(338a) Comparing Resource Consumption and Sustainability of Biobased Materials Using Eco-LCA | AIChE

(338a) Comparing Resource Consumption and Sustainability of Biobased Materials Using Eco-LCA

Authors 

Landers, E. F. - Presenter, The Ohio State University


Ecosystem goods and services are essential to all human activity.  In spite of this importance, the Millennium Ecosystem Assessment has found that many ecosystem services are highly degraded.  In many engineering analyses, these necessary goods and services are undervalued, or even ignored completely.  It is therefore crucial to develop and modify existing methods to allow these services to be valued and accounted for in decision making.  Conventional life cycle assessment (LCA) tends to only look at energy consumption and emissions.  However, Ecologically Based LCA (Eco-LCA) is a thermodynamically based LCA that allows for many ecosystem goods and services used throughout our economy to be quantified, in addition to the traditional LCA results of energy consumption and emissions. 

To create the Eco-LCA model, a nationally based economic model must first be obtained, to which the resources will then be added.  Eco-LCA uses the national input-output economic model that the Bureau of Economic Analysis provides every five years.  This current model, based on the 2002 national economy, shows the interactions between different industries and is used to track the use of ecosystem goods and services through the economy, which will be compared with previous research done to create an Eco-LCA inventory for the 1997 economic model.  Resource use must then be added to the model; this is done by finding values for resource use from government agencies and various research groups.  The thermodynamic properties of exergy and emergy allow for the many different units of ecosystem goods and services to be converted to the common basis of thermodynamic work.  This common basis means the results of Eco-LCA analyses can be aggregated and directly compared in metrics such as Cumulative Exergy Consumed and Percent Renewable.  After adding the ecosystem goods and services to the national economic model, resource intensities are calculated for every resource and economic industry by taking into account the resources entering the economy, the interactions between industries, and the total monetary activity of every industry.  This then provides a measure of individual and total resource use per dollar of economic activity in each industry.  These new resource intensities can be directly compared to the resource intensities from the 1997 Eco-LCA model and provide insight as to changes in both resource use and interactions between industries from 1997 to 2002.  

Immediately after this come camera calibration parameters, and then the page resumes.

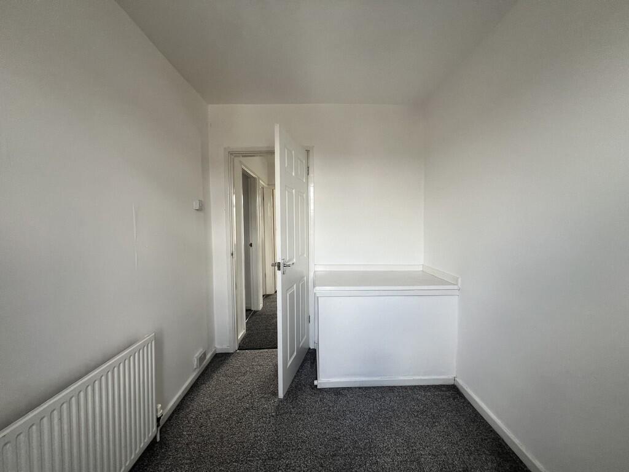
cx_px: 314
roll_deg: +0.7
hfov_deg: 106.2
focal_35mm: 13
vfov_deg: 89.9
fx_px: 236
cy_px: 236
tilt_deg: -1.9
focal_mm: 1.57
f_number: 1.8
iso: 80
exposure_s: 1/99
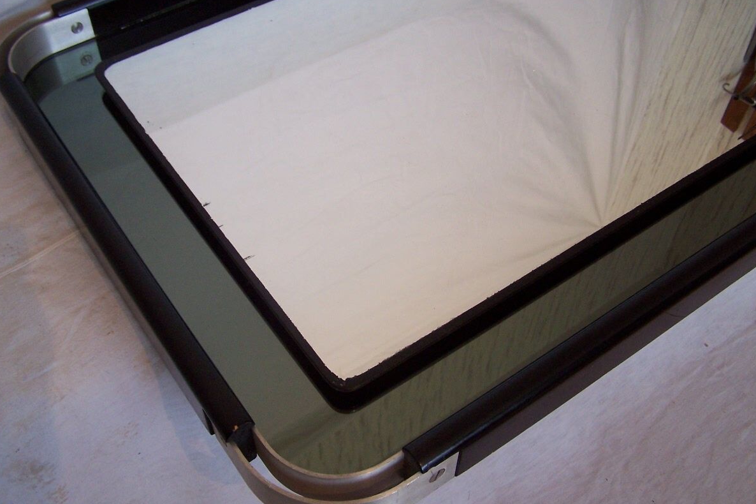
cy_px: 250
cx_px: 375
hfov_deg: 48.5
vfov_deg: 33.4
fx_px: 840
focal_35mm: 40
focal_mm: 6.3
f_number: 2.8
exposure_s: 1/30
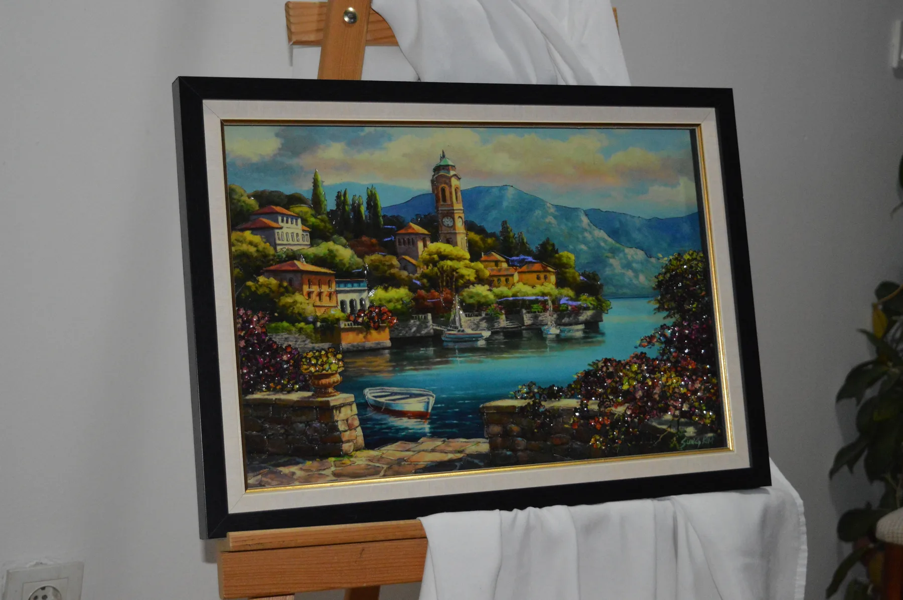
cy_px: 300
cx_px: 452
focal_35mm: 60
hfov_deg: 33.4
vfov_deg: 22.6
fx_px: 1504
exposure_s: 1/60
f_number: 4.8
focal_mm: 40
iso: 3200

A case study will be presented using Eco-LCA to evaluate biobased materials such as biofuels and biopolymers.  The sustainability of biofuels will be discussed by investigating the resources required and emissions produced for various feedstocks, including changes since 1997. This will allow for a more dynamic view of the progress towards the most viable, sustainable biofuels.  Resource consumption to make biopolymers will be compared to traditional polymers, and conclusions will be drawn as to the most sustainable polymer materials.